Exercise aim:
For the records below, tally the lines that contain "können" and give only that number.

Extracted records
□ □ □ □ □ □ □

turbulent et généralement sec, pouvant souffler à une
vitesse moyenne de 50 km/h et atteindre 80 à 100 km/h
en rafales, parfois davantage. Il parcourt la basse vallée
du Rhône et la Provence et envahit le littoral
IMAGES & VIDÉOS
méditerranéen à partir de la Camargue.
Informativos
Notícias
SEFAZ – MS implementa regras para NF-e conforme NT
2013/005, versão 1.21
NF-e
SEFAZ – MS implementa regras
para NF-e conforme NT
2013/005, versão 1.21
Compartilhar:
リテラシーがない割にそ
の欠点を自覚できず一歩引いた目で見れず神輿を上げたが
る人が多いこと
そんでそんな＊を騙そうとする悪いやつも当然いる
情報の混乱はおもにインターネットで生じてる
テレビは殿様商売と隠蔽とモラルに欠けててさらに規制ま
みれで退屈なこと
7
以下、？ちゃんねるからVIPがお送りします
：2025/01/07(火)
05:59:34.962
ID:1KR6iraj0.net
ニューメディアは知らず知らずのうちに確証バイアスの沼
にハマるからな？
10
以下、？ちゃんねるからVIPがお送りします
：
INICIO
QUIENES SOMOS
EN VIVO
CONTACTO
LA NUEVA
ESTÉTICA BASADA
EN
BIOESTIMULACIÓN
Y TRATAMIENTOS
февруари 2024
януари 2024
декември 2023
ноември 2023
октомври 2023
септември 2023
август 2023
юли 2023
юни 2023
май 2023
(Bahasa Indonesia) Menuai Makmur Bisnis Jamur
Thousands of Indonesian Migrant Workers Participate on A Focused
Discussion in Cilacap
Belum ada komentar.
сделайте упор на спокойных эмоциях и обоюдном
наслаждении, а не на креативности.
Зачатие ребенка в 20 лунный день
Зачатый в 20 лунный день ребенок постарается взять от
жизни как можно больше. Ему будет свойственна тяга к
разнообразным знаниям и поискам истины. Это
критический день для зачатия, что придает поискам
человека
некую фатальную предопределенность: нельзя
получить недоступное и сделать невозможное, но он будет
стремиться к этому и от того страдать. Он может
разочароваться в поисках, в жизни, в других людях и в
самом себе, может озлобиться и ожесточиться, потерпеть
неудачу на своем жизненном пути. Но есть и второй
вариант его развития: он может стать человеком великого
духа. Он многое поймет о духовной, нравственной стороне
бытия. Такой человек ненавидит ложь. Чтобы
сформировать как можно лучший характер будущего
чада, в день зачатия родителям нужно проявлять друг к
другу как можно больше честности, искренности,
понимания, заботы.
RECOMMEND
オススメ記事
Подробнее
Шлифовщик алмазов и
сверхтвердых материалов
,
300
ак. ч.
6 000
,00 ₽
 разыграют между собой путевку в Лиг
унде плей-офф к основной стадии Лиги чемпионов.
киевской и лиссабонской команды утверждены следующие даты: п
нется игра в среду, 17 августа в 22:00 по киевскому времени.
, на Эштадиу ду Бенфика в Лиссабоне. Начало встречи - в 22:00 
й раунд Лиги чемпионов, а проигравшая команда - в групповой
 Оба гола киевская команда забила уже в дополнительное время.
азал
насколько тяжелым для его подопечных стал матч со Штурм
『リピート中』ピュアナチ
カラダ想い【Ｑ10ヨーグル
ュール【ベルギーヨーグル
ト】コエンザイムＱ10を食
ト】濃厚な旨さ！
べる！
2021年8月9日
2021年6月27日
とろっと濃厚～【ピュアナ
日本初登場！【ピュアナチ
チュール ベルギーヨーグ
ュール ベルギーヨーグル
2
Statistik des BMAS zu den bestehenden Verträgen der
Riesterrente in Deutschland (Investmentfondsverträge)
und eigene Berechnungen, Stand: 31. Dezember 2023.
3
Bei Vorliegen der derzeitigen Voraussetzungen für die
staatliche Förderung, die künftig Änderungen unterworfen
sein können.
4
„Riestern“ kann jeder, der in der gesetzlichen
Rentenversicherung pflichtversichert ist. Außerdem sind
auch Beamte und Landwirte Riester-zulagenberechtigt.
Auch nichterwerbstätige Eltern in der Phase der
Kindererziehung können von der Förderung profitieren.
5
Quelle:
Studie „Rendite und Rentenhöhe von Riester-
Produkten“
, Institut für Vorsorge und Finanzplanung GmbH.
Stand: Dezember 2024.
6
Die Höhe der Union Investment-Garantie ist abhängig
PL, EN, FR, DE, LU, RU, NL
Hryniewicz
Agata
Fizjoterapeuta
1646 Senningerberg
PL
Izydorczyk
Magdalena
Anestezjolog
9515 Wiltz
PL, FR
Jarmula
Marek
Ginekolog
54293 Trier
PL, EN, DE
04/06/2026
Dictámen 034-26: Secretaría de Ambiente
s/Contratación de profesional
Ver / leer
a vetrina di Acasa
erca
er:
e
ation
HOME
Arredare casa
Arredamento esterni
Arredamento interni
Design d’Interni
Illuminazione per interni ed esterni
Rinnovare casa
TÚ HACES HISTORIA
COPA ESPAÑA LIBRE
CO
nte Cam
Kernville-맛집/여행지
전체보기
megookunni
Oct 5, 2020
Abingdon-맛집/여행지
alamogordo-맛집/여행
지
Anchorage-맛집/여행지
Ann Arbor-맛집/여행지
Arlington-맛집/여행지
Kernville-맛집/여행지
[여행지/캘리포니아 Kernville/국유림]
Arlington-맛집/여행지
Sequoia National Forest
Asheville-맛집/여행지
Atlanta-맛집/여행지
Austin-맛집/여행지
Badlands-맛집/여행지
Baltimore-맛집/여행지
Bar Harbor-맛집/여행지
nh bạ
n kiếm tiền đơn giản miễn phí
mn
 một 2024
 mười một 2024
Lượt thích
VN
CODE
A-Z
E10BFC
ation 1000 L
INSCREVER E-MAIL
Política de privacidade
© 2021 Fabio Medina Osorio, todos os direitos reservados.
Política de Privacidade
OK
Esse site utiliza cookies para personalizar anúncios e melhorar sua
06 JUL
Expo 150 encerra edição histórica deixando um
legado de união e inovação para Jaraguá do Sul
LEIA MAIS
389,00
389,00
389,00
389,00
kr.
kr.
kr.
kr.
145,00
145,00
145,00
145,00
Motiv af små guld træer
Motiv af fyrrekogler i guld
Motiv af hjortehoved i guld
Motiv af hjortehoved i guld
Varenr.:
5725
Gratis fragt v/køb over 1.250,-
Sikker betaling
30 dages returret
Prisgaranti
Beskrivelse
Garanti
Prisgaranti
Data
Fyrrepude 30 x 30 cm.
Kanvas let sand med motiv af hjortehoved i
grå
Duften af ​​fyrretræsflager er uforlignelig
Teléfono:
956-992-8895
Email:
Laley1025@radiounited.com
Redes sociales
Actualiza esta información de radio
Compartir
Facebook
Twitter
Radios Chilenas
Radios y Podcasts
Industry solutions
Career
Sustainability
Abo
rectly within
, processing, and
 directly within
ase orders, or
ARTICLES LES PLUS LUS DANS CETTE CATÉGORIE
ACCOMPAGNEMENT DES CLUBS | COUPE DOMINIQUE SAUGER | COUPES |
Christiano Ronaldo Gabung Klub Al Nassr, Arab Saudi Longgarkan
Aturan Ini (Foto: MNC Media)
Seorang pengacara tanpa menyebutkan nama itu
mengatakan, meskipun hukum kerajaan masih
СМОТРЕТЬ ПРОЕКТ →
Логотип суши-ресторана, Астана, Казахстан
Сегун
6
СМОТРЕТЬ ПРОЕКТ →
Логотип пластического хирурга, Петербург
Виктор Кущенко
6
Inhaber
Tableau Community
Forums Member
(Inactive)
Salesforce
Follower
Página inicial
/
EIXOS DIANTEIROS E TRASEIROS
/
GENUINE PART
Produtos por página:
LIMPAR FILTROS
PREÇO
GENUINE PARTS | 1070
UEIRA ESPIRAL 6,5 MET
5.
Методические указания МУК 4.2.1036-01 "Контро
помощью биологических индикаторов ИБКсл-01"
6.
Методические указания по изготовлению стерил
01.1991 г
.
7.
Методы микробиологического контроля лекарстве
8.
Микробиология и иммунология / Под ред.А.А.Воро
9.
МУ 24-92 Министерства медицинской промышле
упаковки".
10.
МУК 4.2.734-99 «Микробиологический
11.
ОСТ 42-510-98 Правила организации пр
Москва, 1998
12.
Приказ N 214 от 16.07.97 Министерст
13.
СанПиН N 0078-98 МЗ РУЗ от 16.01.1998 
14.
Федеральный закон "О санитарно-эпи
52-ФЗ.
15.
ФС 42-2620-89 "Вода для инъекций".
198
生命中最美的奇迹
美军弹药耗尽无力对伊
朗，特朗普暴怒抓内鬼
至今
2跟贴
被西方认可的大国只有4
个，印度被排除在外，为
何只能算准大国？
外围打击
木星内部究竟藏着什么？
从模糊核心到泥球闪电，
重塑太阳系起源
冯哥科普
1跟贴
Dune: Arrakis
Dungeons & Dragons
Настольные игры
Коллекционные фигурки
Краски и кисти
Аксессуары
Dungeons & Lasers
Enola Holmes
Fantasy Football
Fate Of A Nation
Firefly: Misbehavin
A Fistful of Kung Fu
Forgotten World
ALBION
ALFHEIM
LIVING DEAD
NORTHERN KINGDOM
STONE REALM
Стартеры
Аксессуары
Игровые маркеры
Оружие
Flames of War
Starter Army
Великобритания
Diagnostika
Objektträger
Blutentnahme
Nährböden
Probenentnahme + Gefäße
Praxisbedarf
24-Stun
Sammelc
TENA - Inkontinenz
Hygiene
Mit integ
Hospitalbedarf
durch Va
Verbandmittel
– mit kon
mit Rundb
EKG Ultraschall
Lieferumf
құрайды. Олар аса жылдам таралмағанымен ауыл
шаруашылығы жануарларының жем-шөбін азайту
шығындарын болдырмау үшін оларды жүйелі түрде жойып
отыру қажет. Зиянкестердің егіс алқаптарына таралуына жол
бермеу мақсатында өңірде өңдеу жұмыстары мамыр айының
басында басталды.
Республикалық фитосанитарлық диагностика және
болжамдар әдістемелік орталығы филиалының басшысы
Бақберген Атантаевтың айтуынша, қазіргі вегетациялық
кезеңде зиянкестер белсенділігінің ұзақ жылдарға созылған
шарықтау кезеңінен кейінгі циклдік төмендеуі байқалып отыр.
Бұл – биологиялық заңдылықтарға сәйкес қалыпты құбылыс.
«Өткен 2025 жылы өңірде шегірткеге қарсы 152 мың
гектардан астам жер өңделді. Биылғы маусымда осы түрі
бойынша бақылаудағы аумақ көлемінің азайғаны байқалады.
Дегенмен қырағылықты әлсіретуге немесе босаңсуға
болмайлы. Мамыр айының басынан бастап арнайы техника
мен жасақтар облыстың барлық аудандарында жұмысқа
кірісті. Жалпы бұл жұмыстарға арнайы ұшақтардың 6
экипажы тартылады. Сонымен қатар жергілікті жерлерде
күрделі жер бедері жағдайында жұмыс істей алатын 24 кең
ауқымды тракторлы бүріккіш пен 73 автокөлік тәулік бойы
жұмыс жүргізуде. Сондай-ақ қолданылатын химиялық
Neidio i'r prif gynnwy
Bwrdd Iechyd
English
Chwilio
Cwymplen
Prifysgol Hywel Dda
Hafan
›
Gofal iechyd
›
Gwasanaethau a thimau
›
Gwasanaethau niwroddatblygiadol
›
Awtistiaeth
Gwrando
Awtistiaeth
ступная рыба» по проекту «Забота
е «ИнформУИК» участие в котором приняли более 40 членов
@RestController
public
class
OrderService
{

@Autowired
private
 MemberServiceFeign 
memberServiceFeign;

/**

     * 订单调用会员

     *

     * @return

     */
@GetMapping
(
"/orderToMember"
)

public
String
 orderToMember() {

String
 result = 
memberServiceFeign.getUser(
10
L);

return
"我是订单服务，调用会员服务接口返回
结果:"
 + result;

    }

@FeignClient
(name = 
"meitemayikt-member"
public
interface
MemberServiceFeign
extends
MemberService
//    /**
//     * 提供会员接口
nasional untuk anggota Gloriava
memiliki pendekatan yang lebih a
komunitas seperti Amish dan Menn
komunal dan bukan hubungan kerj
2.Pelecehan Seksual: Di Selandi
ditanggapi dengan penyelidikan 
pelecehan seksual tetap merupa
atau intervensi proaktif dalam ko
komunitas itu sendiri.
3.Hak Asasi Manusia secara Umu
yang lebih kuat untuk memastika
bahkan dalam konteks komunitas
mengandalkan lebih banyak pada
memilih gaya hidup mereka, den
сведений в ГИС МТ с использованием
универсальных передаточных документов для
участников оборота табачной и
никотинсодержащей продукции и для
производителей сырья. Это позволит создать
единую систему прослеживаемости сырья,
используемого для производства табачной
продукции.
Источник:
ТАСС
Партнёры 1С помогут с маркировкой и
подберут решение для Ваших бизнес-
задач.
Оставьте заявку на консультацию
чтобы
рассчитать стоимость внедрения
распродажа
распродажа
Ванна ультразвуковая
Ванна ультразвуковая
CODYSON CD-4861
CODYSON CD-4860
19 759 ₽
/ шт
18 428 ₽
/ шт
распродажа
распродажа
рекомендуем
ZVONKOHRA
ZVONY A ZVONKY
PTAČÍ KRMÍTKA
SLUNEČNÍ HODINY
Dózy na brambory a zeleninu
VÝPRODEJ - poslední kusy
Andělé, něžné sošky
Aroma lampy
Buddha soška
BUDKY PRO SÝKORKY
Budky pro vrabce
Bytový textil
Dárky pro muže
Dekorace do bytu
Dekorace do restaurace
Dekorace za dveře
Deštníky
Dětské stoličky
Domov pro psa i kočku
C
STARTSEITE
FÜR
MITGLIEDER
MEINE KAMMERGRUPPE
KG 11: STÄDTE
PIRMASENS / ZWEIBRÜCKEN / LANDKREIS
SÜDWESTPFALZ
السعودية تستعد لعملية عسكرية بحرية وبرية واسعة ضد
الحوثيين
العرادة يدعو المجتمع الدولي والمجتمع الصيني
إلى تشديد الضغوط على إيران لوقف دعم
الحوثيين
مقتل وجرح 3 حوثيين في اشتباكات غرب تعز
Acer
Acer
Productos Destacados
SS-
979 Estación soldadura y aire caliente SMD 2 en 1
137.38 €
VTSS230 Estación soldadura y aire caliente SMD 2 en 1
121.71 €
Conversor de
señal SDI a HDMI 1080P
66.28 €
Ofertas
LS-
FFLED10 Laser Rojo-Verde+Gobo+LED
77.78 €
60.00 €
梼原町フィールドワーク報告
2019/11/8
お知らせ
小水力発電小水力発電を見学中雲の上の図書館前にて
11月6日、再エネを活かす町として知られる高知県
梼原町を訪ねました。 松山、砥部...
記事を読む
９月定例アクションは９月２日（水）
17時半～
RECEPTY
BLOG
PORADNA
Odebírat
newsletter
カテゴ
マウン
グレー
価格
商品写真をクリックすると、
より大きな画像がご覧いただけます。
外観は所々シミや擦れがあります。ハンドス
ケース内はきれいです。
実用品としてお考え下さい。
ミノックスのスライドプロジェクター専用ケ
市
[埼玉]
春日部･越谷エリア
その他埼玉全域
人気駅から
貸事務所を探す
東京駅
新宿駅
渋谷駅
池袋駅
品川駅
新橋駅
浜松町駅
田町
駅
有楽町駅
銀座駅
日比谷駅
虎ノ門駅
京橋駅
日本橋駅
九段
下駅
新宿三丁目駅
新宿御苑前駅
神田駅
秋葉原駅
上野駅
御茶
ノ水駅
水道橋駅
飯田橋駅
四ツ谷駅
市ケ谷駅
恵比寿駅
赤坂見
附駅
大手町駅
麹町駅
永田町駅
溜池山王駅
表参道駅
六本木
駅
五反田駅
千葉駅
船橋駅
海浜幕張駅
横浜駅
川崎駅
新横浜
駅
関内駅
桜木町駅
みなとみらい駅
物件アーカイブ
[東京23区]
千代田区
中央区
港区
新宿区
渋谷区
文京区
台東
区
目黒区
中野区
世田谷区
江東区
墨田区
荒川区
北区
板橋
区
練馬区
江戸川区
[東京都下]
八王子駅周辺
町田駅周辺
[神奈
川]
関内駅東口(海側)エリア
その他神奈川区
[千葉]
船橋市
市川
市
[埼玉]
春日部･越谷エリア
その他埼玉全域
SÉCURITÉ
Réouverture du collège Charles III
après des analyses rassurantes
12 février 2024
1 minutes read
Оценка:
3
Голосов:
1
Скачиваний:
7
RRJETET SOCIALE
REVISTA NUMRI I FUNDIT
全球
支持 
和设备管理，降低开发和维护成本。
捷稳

□ □ □ □ □ □ □

Answer to this problem:
2